One of the things that surprised me most when seeing it on film recently is how rigidly Akerman and Mangolte kept their focus. One might wonder if the projector had fallen out of focus when we view characters at a distance, only for the eye to drift to one side of the frame and see a nearer cabinet sharp and well-defined. That choice was not as evident on the somewhat-soft DVD Criterion put out in 2009, but is abundantly clear on their new Blu-ray release, which utilizes a 2K restoration supervised by Akerman and Mangolte. The transfer is really a wonder, not only (mostly) free of blemishes, but appropriately soft and faded for a mid-70s European production, without losing the depth and clarity one desires from high-definition. I know I tend to be a bit easier on Criterion for the cries of “compression!!!” that have tagged them in fan circles (especially surrounding lengthy movies) since they began their Blu-ray endeavor almost ten years ago, but I noticed no such issues here. Just a rich, vibrant image, slightly-less-colorful than the print I saw (where the red in Jeanne’s hair and lips really popped), but with little lost integrity and quite a bit more consistency.

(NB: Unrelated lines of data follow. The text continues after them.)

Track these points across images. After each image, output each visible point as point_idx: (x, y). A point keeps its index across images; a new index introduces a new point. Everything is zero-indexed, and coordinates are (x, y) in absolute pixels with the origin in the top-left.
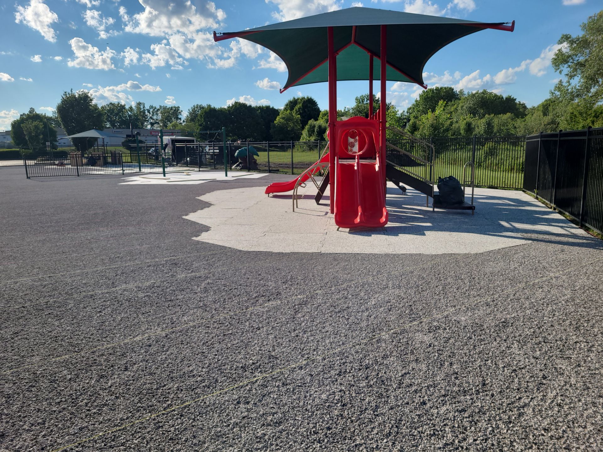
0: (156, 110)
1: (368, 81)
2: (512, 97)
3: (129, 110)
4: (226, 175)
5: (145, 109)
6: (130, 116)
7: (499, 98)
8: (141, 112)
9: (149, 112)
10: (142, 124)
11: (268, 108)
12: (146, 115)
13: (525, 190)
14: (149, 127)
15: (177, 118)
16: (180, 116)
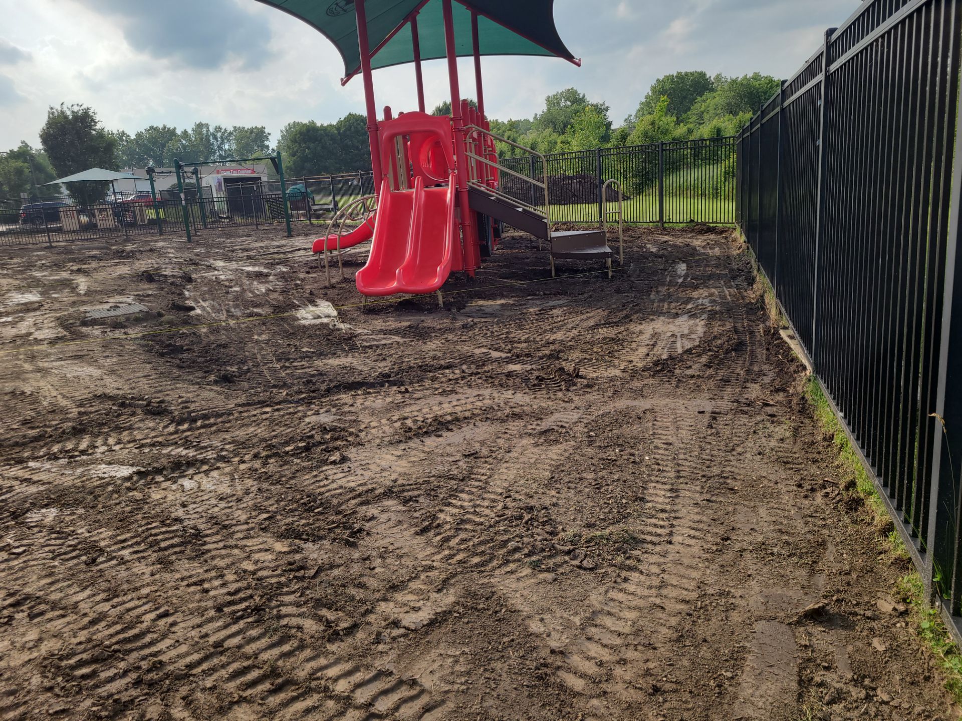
0: (226, 134)
3: (182, 137)
5: (209, 133)
8: (202, 139)
9: (215, 138)
12: (212, 144)
15: (263, 146)
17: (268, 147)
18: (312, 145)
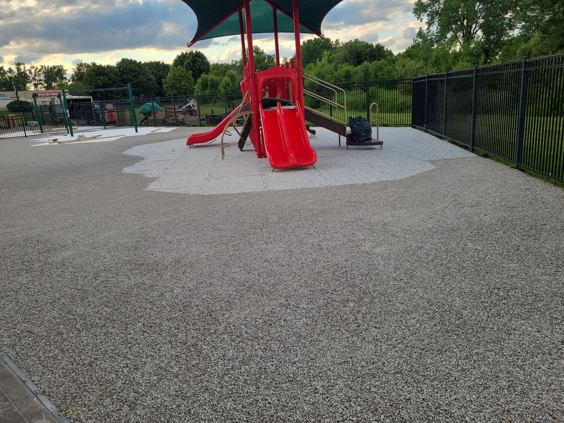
0: (38, 70)
1: (274, 33)
2: (381, 45)
3: (8, 71)
4: (137, 131)
5: (26, 69)
6: (10, 78)
7: (370, 47)
8: (22, 73)
9: (30, 72)
10: (25, 85)
11: (157, 64)
12: (28, 76)
13: (414, 126)
14: (32, 88)
15: (62, 78)
16: (64, 76)
17: (66, 78)
18: (102, 78)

This is a straight upgrade from Criterion’s DVD edition, so supplements are exactly the same, just whittled down to one disc instead of two. In either form, it’s an exceptional release. Criterion put together their own characteristically-excellent retrospective interviews with Akerman and Mangolte, as well as clips from Akerman’s TV appearances in 1976 and 1997, and a 2007 interview between Akerman and her mother. Their relationship is more elaborately-explored in Akerman’s final film, the masterful No Home Movie, but this suggests much of the pleasure in their relationship.

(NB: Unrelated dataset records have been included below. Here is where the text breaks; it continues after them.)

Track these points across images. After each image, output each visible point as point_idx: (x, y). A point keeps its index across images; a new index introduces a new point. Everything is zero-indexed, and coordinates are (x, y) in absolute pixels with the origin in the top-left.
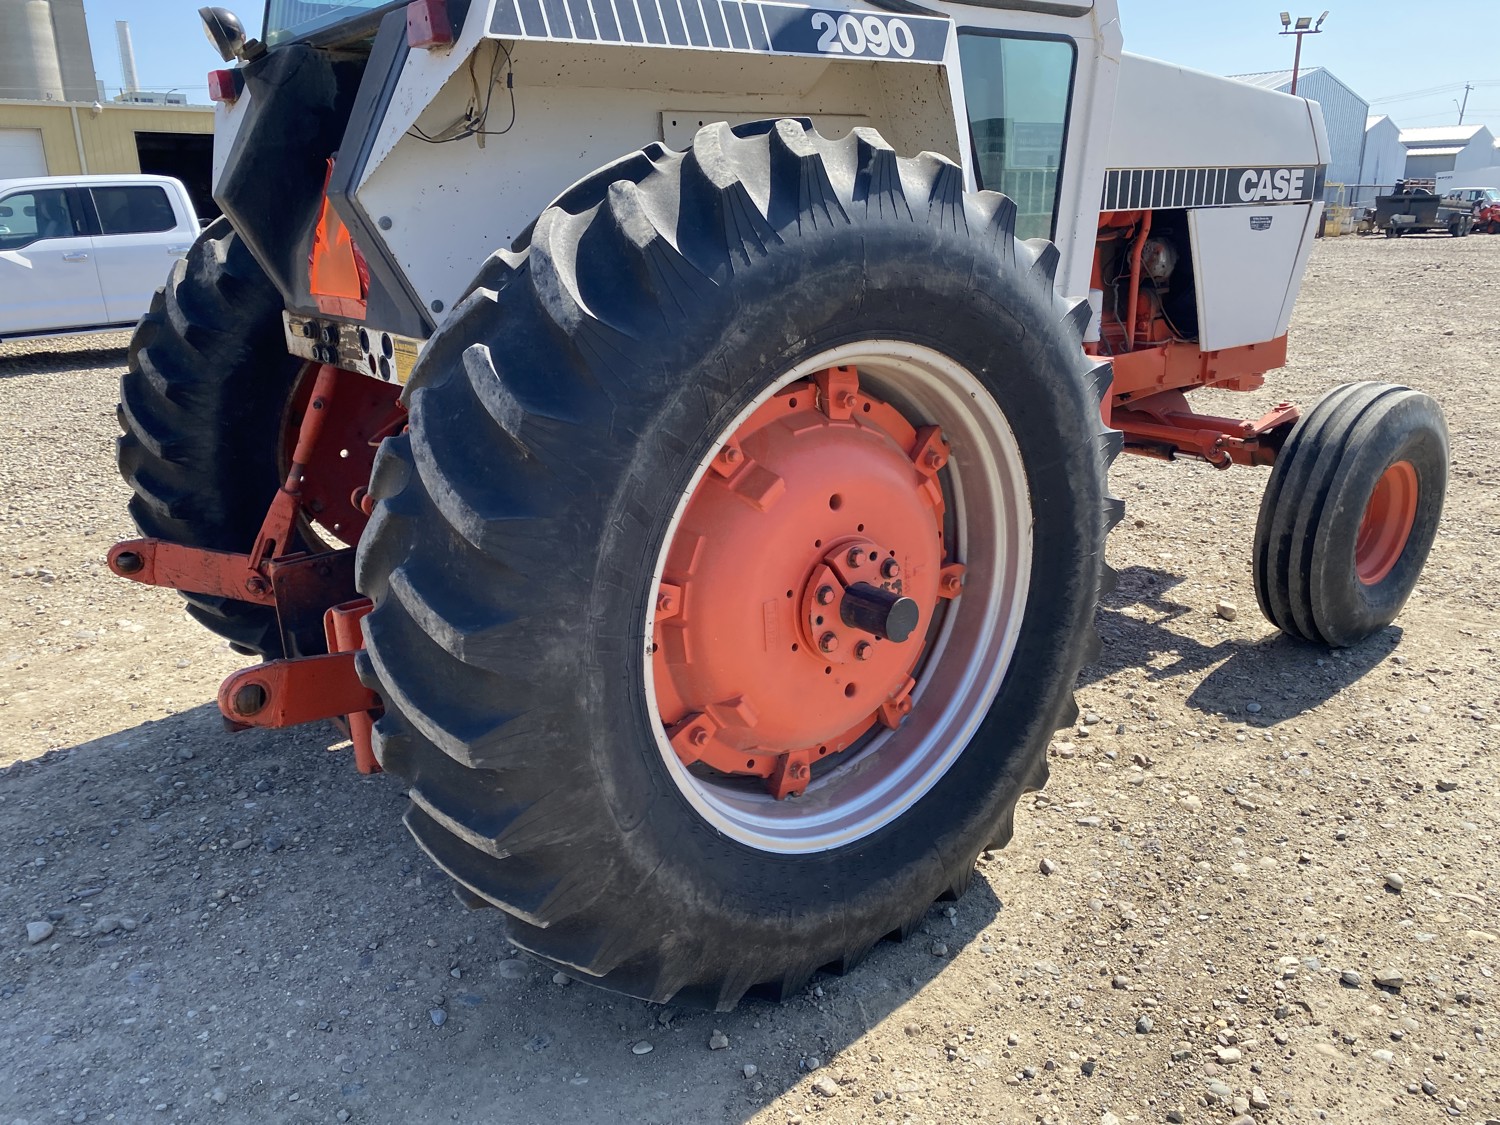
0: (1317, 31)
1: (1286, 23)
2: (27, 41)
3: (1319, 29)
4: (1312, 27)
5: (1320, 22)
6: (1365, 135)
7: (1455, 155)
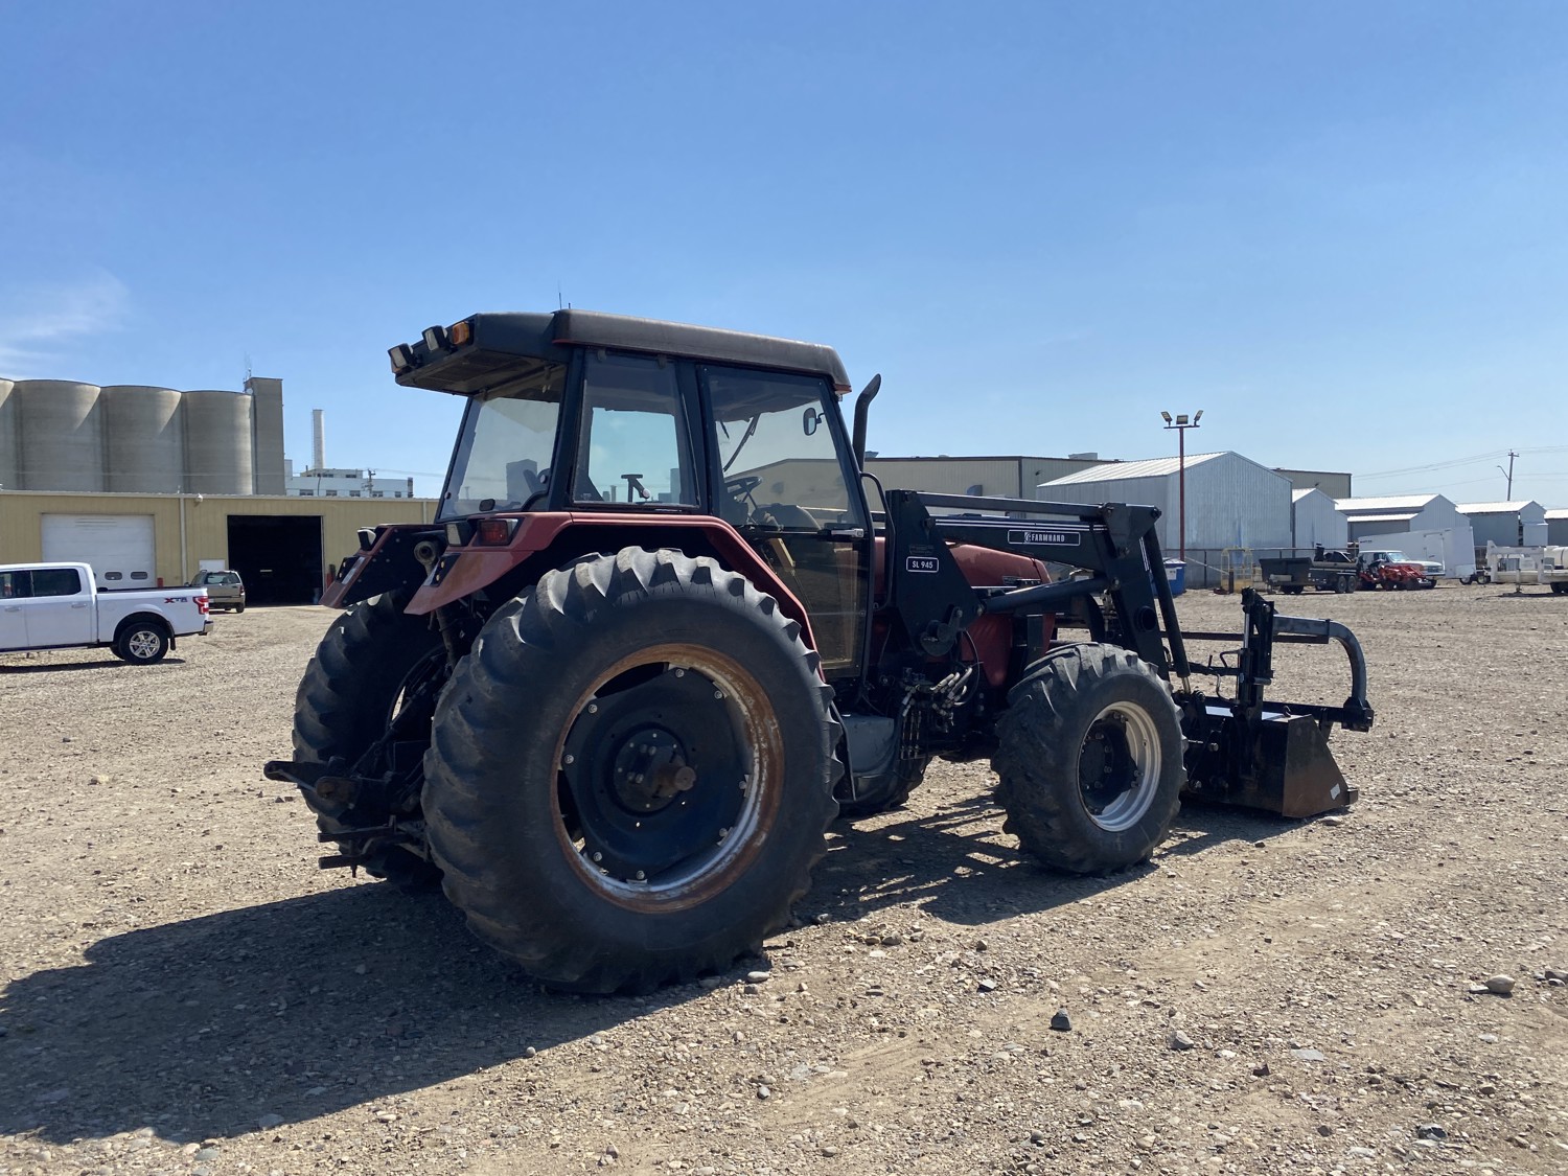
0: (1195, 426)
1: (1169, 420)
2: (233, 429)
3: (1198, 423)
4: (1191, 422)
5: (1197, 418)
6: (1293, 505)
7: (1408, 521)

The real standouts supplements, however, are two bonus films. Saute ma ville was Akerman’s first film, and even at 13 minutes shows a lot of the impatience and bluntness one might expect from such a thing (she was only 18 years old when she made it, after all), but it’s a very valuable inclusion, especially as it has also been restored and looks quite nice. Best of all is Autour de “Jeanne Dielman”, an hourlong documentary shot by Sami Frey (who’s better remembered as an actor, and starred in Godard’s Band of Outsiders) and edited by Akerman and Agnès Ravez. Filmed during the production of Jeanne Dielman, the documentary provides an uncomfortably-candid look at the process of creating a fairly low-budget film with a fairly massive star, and all the clashes between the still-fresh filmmaker and the polite-to-a-passive-aggressive-fault lead actress. In some ways, Seyrig is teaching Akerman how to direct, asking question that clearly annoy the younger woman but which are vital when you realize how much Seyrig is giving to each little, endless moment.
The release also includes a booklet, slightly redesigned from the DVD edition, with an essay by film scholar Ivone Margulies.
If you’re as fond of Akerman as I, this release is a must-have, a very worthwhile upgrade of the landmark DVD edition. If you’re new to Akerman, this is the most obvious and daunting place to start, but be prepared to give your all to it.